[Dataset entries]
════════════════
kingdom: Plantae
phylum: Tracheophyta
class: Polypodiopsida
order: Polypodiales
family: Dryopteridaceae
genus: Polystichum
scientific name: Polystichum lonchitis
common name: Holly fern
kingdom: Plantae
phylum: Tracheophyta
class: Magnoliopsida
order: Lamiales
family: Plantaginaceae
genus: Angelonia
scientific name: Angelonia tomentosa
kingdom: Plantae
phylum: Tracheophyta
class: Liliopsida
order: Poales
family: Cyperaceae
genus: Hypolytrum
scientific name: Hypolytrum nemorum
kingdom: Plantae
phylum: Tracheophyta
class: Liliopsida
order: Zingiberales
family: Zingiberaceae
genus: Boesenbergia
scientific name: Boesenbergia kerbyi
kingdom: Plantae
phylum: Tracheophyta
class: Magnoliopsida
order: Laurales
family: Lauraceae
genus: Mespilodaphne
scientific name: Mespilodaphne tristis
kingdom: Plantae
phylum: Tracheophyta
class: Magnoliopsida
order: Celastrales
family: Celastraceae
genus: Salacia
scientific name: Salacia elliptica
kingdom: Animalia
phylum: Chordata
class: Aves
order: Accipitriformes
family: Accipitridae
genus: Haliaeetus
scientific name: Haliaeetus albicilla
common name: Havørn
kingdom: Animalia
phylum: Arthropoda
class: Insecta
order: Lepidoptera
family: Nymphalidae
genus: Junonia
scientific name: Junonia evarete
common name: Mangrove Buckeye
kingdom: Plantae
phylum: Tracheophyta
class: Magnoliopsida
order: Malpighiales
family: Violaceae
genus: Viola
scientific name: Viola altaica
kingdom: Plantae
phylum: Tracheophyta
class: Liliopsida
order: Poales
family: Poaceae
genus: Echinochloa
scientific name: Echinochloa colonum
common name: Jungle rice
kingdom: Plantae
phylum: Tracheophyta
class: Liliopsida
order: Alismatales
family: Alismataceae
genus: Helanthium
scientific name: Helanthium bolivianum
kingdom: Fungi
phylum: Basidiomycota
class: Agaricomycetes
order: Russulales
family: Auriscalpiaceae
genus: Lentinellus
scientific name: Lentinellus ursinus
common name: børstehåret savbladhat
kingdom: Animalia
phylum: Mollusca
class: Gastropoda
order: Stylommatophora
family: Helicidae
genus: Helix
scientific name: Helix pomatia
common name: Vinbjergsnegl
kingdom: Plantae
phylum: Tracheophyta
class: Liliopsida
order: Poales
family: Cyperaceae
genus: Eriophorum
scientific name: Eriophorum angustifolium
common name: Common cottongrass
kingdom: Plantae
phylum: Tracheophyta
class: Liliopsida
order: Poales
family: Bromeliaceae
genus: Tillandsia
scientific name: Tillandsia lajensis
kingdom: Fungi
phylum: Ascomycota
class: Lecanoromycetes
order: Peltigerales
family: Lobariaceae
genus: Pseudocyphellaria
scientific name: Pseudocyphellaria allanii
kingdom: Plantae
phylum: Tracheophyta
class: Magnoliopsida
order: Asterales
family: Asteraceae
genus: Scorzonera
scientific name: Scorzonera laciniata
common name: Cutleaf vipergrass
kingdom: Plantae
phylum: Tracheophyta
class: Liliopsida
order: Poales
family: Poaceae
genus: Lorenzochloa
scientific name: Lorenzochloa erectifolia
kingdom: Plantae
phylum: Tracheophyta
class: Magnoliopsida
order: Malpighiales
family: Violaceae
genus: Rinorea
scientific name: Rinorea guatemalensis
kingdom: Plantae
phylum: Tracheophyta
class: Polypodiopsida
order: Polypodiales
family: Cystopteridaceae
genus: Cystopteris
════════════════
Express every line in the rows above as a JSON list of strings, one string per line, and leave out any blank lines.

* _EXERCISE ANSWER_
[
  "kingdom: Plantae",
  "phylum: Tracheophyta",
  "class: Polypodiopsida",
  "order: Polypodiales",
  "family: Dryopteridaceae",
  "genus: Polystichum",
  "scientific name: Polystichum lonchitis",
  "common name: Holly fern",
  "kingdom: Plantae",
  "phylum: Tracheophyta",
  "class: Magnoliopsida",
  "order: Lamiales",
  "family: Plantaginaceae",
  "genus: Angelonia",
  "scientific name: Angelonia tomentosa",
  "kingdom: Plantae",
  "phylum: Tracheophyta",
  "class: Liliopsida",
  "order: Poales",
  "family: Cyperaceae",
  "genus: Hypolytrum",
  "scientific name: Hypolytrum nemorum",
  "kingdom: Plantae",
  "phylum: Tracheophyta",
  "class: Liliopsida",
  "order: Zingiberales",
  "family: Zingiberaceae",
  "genus: Boesenbergia",
  "scientific name: Boesenbergia kerbyi",
  "kingdom: Plantae",
  "phylum: Tracheophyta",
  "class: Magnoliopsida",
  "order: Laurales",
  "family: Lauraceae",
  "genus: Mespilodaphne",
  "scientific name: Mespilodaphne tristis",
  "kingdom: Plantae",
  "phylum: Tracheophyta",
  "class: Magnoliopsida",
  "order: Celastrales",
  "family: Celastraceae",
  "genus: Salacia",
  "scientific name: Salacia elliptica",
  "kingdom: Animalia",
  "phylum: Chordata",
  "class: Aves",
  "order: Accipitriformes",
  "family: Accipitridae",
  "genus: Haliaeetus",
  "scientific name: Haliaeetus albicilla",
  "common name: Havørn",
  "kingdom: Animalia",
  "phylum: Arthropoda",
  "class: Insecta",
  "order: Lepidoptera",
  "family: Nymphalidae",
  "genus: Junonia",
  "scientific name: Junonia evarete",
  "common name: Mangrove Buckeye",
  "kingdom: Plantae",
  "phylum: Tracheophyta",
  "class: Magnoliopsida",
  "order: Malpighiales",
  "family: Violaceae",
  "genus: Viola",
  "scientific name: Viola altaica",
  "kingdom: Plantae",
  "phylum: Tracheophyta",
  "class: Liliopsida",
  "order: Poales",
  "family: Poaceae",
  "genus: Echinochloa",
  "scientific name: Echinochloa colonum",
  "common name: Jungle rice",
  "kingdom: Plantae",
  "phylum: Tracheophyta",
  "class: Liliopsida",
  "order: Alismatales",
  "family: Alismataceae",
  "genus: Helanthium",
  "scientific name: Helanthium bolivianum",
  "kingdom: Fungi",
  "phylum: Basidiomycota",
  "class: Agaricomycetes",
  "order: Russulales",
  "family: Auriscalpiaceae",
  "genus: Lentinellus",
  "scientific name: Lentinellus ursinus",
  "common name: børstehåret savbladhat",
  "kingdom: Animalia",
  "phylum: Mollusca",
  "class: Gastropoda",
  "order: Stylommatophora",
  "family: Helicidae",
  "genus: Helix",
  "scientific name: Helix pomatia",
  "common name: Vinbjergsnegl",
  "kingdom: Plantae",
  "phylum: Tracheophyta",
  "class: Liliopsida",
  "order: Poales",
  "family: Cyperaceae",
  "genus: Eriophorum",
  "scientific name: Eriophorum angustifolium",
  "common name: Common cottongrass",
  "kingdom: Plantae",
  "phylum: Tracheophyta",
  "class: Liliopsida",
  "order: Poales",
  "family: Bromeliaceae",
  "genus: Tillandsia",
  "scientific name: Tillandsia lajensis",
  "kingdom: Fungi",
  "phylum: Ascomycota",
  "class: Lecanoromycetes",
  "order: Peltigerales",
  "family: Lobariaceae",
  "genus: Pseudocyphellaria",
  "scientific name: Pseudocyphellaria allanii",
  "kingdom: Plantae",
  "phylum: Tracheophyta",
  "class: Magnoliopsida",
  "order: Asterales",
  "family: Asteraceae",
  "genus: Scorzonera",
  "scientific name: Scorzonera laciniata",
  "common name: Cutleaf vipergrass",
  "kingdom: Plantae",
  "phylum: Tracheophyta",
  "class: Liliopsida",
  "order: Poales",
  "family: Poaceae",
  "genus: Lorenzochloa",
  "scientific name: Lorenzochloa erectifolia",
  "kingdom: Plantae",
  "phylum: Tracheophyta",
  "class: Magnoliopsida",
  "order: Malpighiales",
  "family: Violaceae",
  "genus: Rinorea",
  "scientific name: Rinorea guatemalensis",
  "kingdom: Plantae",
  "phylum: Tracheophyta",
  "class: Polypodiopsida",
  "order: Polypodiales",
  "family: Cystopteridaceae",
  "genus: Cystopteris"
]